- **The task**
From the records below, output exactly the lines running from the line containing "Related issues |" through the line containing "14:23 | | 0 | |", and no others.

- **Provided data**
_ _ _

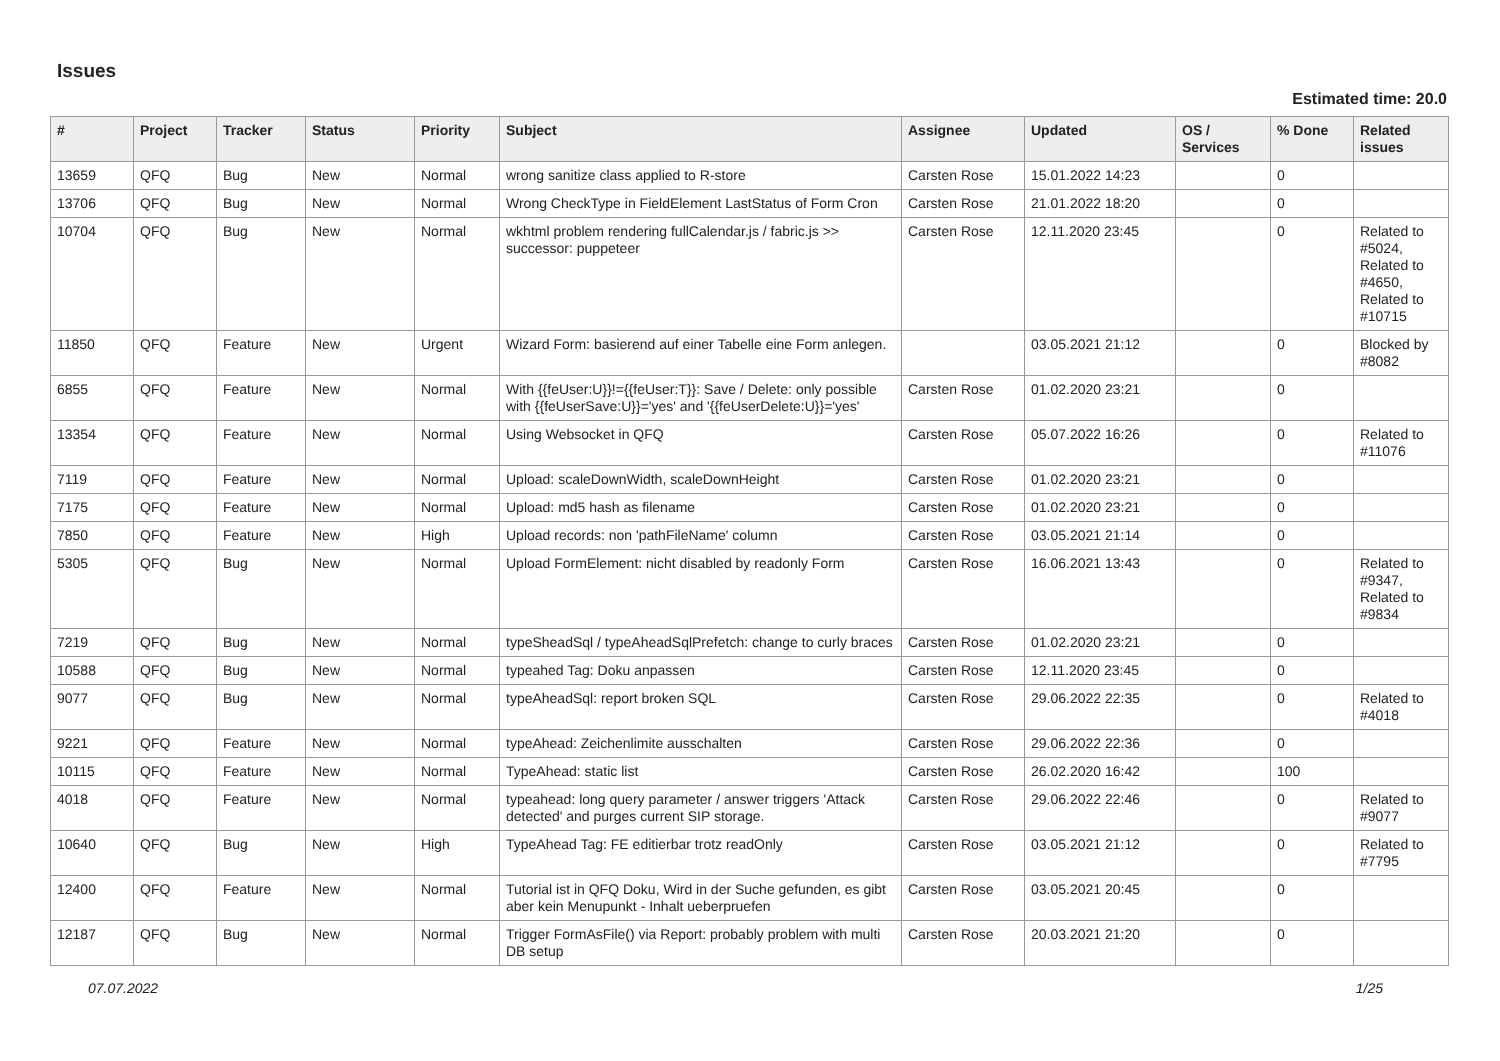Issues
Estimated time: 20.0
| # | Project | Tracker | Status | Priority | Subject | Assignee | Updated | OS / Services | % Done | Related issues |
| --- | --- | --- | --- | --- | --- | --- | --- | --- | --- | --- |
| 13659 | QFQ | Bug | New | Normal | wrong sanitize class applied to R-store | Carsten Rose | 15.01.2022 14:23 | | 0 | |
| 13706 | QFQ | Bug | New | Normal | Wrong CheckType in FieldElement LastStatus of Form Cron | Carsten Rose | 21.01.2022 18:20 | | 0 | |
| 10704 | QFQ | Bug | New | Normal | wkhtml problem rendering fullCalendar.js / fabric.js >> successor: puppeteer | Carsten Rose | 12.11.2020 23:45 | | 0 | Related to #5024, Related to #4650, Related to #10715 |
| 11850 | QFQ | Feature | New | Urgent | Wizard Form: basierend auf einer Tabelle eine Form anlegen. | | 03.05.2021 21:12 | | 0 | Blocked by #8082 |
| 6855 | QFQ | Feature | New | Normal | With {{feUser:U}}!={{feUser:T}}: Save / Delete: only possible with {{feUserSave:U}}='yes' and '{{feUserDelete:U}}='yes' | Carsten Rose | 01.02.2020 23:21 | | 0 | |
| 13354 | QFQ | Feature | New | Normal | Using Websocket in QFQ | Carsten Rose | 05.07.2022 16:26 | | 0 | Related to #11076 |
| 7119 | QFQ | Feature | New | Normal | Upload: scaleDownWidth, scaleDownHeight | Carsten Rose | 01.02.2020 23:21 | | 0 | |
| 7175 | QFQ | Feature | New | Normal | Upload: md5 hash as filename | Carsten Rose | 01.02.2020 23:21 | | 0 | |
| 7850 | QFQ | Feature | New | High | Upload records: non 'pathFileName' column | Carsten Rose | 03.05.2021 21:14 | | 0 | |
| 5305 | QFQ | Bug | New | Normal | Upload FormElement: nicht disabled by readonly Form | Carsten Rose | 16.06.2021 13:43 | | 0 | Related to #9347, Related to #9834 |
| 7219 | QFQ | Bug | New | Normal | typeSheadSql / typeAheadSqlPrefetch: change to curly braces | Carsten Rose | 01.02.2020 23:21 | | 0 | |
| 10588 | QFQ | Bug | New | Normal | typeahed Tag: Doku anpassen | Carsten Rose | 12.11.2020 23:45 | | 0 | |
| 9077 | QFQ | Bug | New | Normal | typeAheadSql: report broken SQL | Carsten Rose | 29.06.2022 22:35 | | 0 | Related to #4018 |
| 9221 | QFQ | Feature | New | Normal | typeAhead: Zeichenlimite ausschalten | Carsten Rose | 29.06.2022 22:36 | | 0 | |
| 10115 | QFQ | Feature | New | Normal | TypeAhead: static list | Carsten Rose | 26.02.2020 16:42 | | 100 | |
| 4018 | QFQ | Feature | New | Normal | typeahead: long query parameter / answer triggers 'Attack detected' and purges current SIP storage. | Carsten Rose | 29.06.2022 22:46 | | 0 | Related to #9077 |
| 10640 | QFQ | Bug | New | High | TypeAhead Tag: FE editierbar trotz readOnly | Carsten Rose | 03.05.2021 21:12 | | 0 | Related to #7795 |
| 12400 | QFQ | Feature | New | Normal | Tutorial ist in QFQ Doku, Wird in der Suche gefunden, es gibt aber kein Menupunkt - Inhalt ueberpruefen | Carsten Rose | 03.05.2021 20:45 | | 0 | |
| 12187 | QFQ | Bug | New | Normal | Trigger FormAsFile() via Report: probably problem with multi DB setup | Carsten Rose | 20.03.2021 21:20 | | 0 | |
07.07.2022 1/25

_ _ _

- **Solution**
| # | Project | Tracker | Status | Priority | Subject | Assignee | Updated | OS / Services | % Done | Related issues |
| --- | --- | --- | --- | --- | --- | --- | --- | --- | --- | --- |
| 13659 | QFQ | Bug | New | Normal | wrong sanitize class applied to R-store | Carsten Rose | 15.01.2022 14:23 | | 0 | |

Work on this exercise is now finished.